Rönesans mimarisinin en erken örnekleri 15.yy.’ın ortalarında Floransa’da yapılmıştı. Klasik mimarinin sütunları, yuvarlak kemer ve tonozları, üçgen alınlıkları, friz ve kornişleri bu ilk örneklerde yer alıyordu. Aynı unsurlar o yıllarda az sayıda imal edilen yenilikçi mobilyalarda da vardı. Aslında mobilya önceki dönemlerin kitlesel ve hantal görünümünden tamamen arınmış değildi. Ancak yapım tekniklerinde yeni dönemin getirdiği bilimsel yaklaşımın izleri görülebiliyordu.
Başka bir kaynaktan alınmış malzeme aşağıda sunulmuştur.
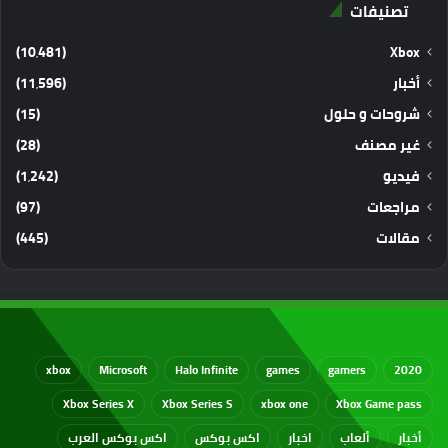
تصنيفات
(10٬481)
Xbox
أخبار
(11٬596)
شروحات و حلول
(15)
غير مصنف
(28)
فيديو
(1٬242)
مراجعات
(97)
مقالات
(445)
xbox
Microsoft
Halo Infinite
games
gamers
2020
Xbox Series X
Xbox Series S
xbox one
Xbox Game pass
أخبار
ألعاب
اخبار
اكس بوكس
اكس بوكس العرب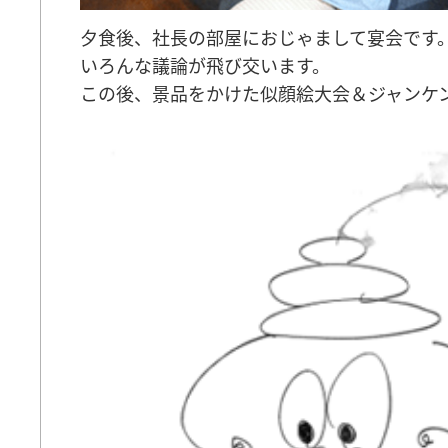
夕食後、社長の部屋におじゃまして宴会です
いろんな議論が飛び交います。
この後、景品をかけた似顔絵大会＆ジャンケ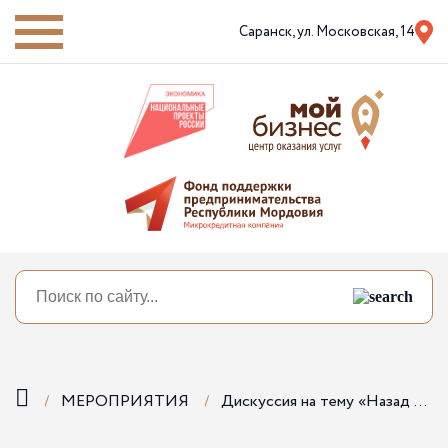
Саранск,
ул. Московская, 14
МЕРОПРИЯТИЯ
Дискуссия на тему «Назад к глобализации: как российским экспортерам поймать «волну восстановления» после пандемии?»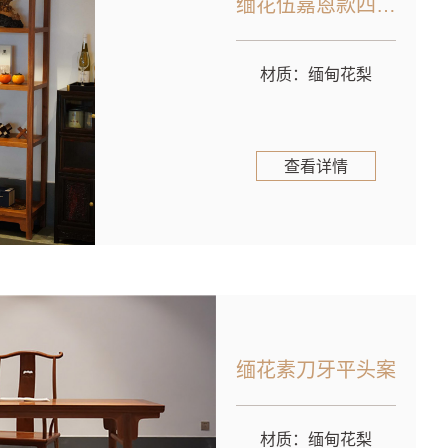
缅花伍嘉恩款四层格
材质：缅甸花梨
查看详情
缅花素刀牙平头案
材质：缅甸花梨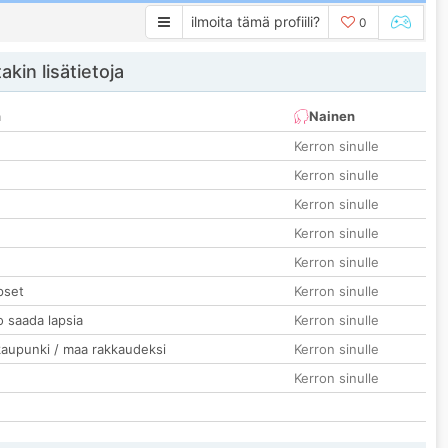
ilmoita tämä profiili?
0
akin lisätietoja
n
Nainen
Kerron sinulle
Kerron sinulle
Kerron sinulle
Kerron sinulle
Kerron sinulle
pset
Kerron sinulle
o saada lapsia
Kerron sinulle
kaupunki / maa rakkaudeksi
Kerron sinulle
Kerron sinulle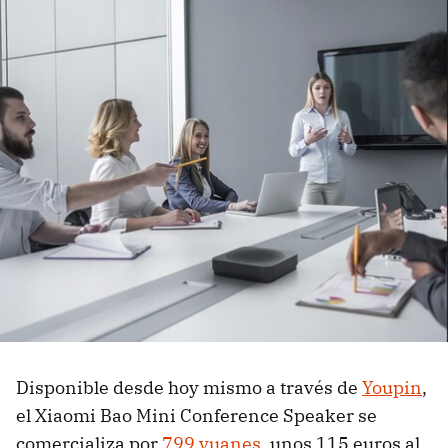
Disponible desde hoy mismo a través de
Youpin
,
el Xiaomi Bao Mini Conference Speaker se
comercializa por
799 yuanes
, unos 115 euros al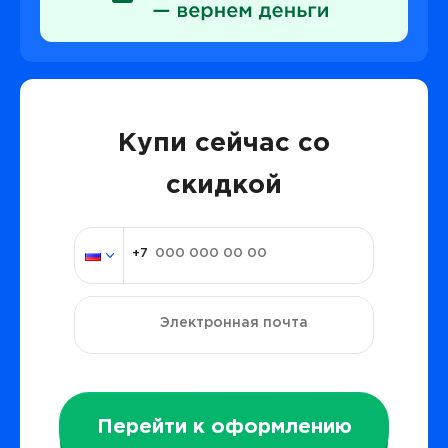
Купи сейчас со
скидкой
Перейти к оформлению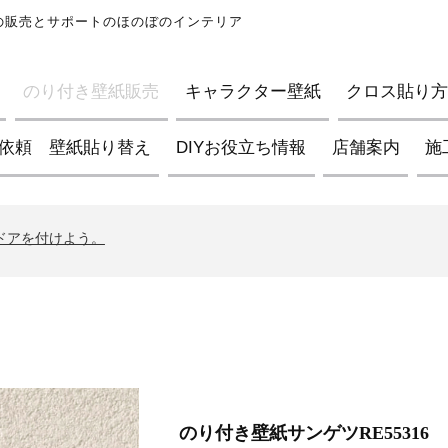
紙の販売とサポートのほのぼのインテリア
のり付き壁紙販売
キャラクター壁紙
クロス貼り方D
依頼 壁紙貼り替え
DIYお役立ち情報
店舗案内
施
ブの壁紙について
イントについて
んドアを付けよう。
ブの壁紙について
イントについて
んドアを付けよう。
ブの壁紙について
のり付き壁紙サンゲツRE55316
Örneğin Gotik dönemde büyük ilerlemeler kaydetmiş olan işçilik Rönesansta çok daha özenliydi. Matematik biliminde ve araç yapımındaki gelişimler bu konuda etkileyici faktörlerden biriydi. Bütün kıtada evindeki eşyalar ile toplumsal saygınlık sağlamaya çalışan insanların sayısı da artmaktaydı. Kilisenin insanlar üzerindeki baskıları daha önceki dönemlere göre zayıflamakla birlikte hala çok güçlüydü. Ama buna rağmen dünya nimetleri ile övünmek artık yadırganmamaktaydı. Bundan bugünkü gibi eşyalarla dolu evlerin varlığı anlaşılmamalıdır. Evlerde hatta saraylarda bile odalar adeta boştu. Bir tek özenli mobilya bile aileye saygınlık sağlayabiliyordu. Az sayıdaki mobilya günlük isteğe bağlı olarak odadan odaya taşınmaktaydı; çünkü bir yapının içindeki mekânlar bu dönemde henüz değişik fonksiyonlara göre ayrılmış değildi.
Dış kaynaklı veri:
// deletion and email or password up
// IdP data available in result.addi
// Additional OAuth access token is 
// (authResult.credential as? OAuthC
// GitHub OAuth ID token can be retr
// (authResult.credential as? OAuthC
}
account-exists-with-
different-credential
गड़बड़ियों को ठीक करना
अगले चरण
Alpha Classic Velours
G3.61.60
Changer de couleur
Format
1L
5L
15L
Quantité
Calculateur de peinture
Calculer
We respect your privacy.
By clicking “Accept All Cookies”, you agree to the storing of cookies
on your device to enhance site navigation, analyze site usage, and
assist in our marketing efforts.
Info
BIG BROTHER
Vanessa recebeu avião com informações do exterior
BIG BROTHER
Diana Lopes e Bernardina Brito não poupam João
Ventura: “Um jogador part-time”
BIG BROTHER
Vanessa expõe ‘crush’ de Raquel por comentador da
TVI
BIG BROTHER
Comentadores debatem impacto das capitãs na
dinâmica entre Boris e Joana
16.yy.’da mobilya üretiminde uzmanlaşma çok gelişmiş durumdaydı. İskeletçi, döşemeci, tabla yapımcısı, kaplamacı, kakmacı, boyacı, metal aksesuar yapımcısı gibi farklı uzmanlar ayrı loncalar oluşturmuşlardı. Bu yüzden bir mobilya ancak değişik loncalara ait ustaların ellerinden geçtikten sonra ortaya çıkabiliyordu. Loncalar Orta Çağ kentlerinde güçlenmiş meslek birlikleriydi. Bir sanatı öğrenmek isteyen kişi ilgili loncaya küçük yaşta çırak olarak girerdi. Uzun bir dönem çalıştıktan sonra bir sınav vererek kalfalık derecesine yükseltilirdi. Mobilya loncalarında sınav bir mobilyayı ya da parçasını küçültülmüş boyutta ama bütün ayrıntıları ile yapıp ustaların onayına sunulmasıydı. Sınavda başarılı olup kalfalığa yükselen kişinin çıraklık yaptığı atölyeden ayrılarak değişik ustaların yanında çalışması gerekiyordu.
Kalfalar gezici olduklarından özellikle taşrada loncaların kontrolü olamayan yerlerde tek başlarına iş aldıkları çok rastlanan bir olguydu. Usta olmaları için loncadaki ustaların onayını almak ve bazı parasal koşulları yerine getirmek zorunluydu. Kente dışarıdan gelen ustaların iş almaları ise ancak ilgili loncanın izniyle olanaklıydı. Yalnız saraylara hizmet veren yabancı ustalar bunun dışında tutuluyorlardı. Bir ustanın denetiminde yapılan işler ise ait olduğu loncanın diğer üyeleri tarafından kontrol ediliyordu. Kaliteli işçiliğin esas nedeni biraz da bu gerçeklerde yatmaktaydı. Ortaçağ ve Yeni Çağ Mimarisi Hakkında kısaca bilgiler aktardık.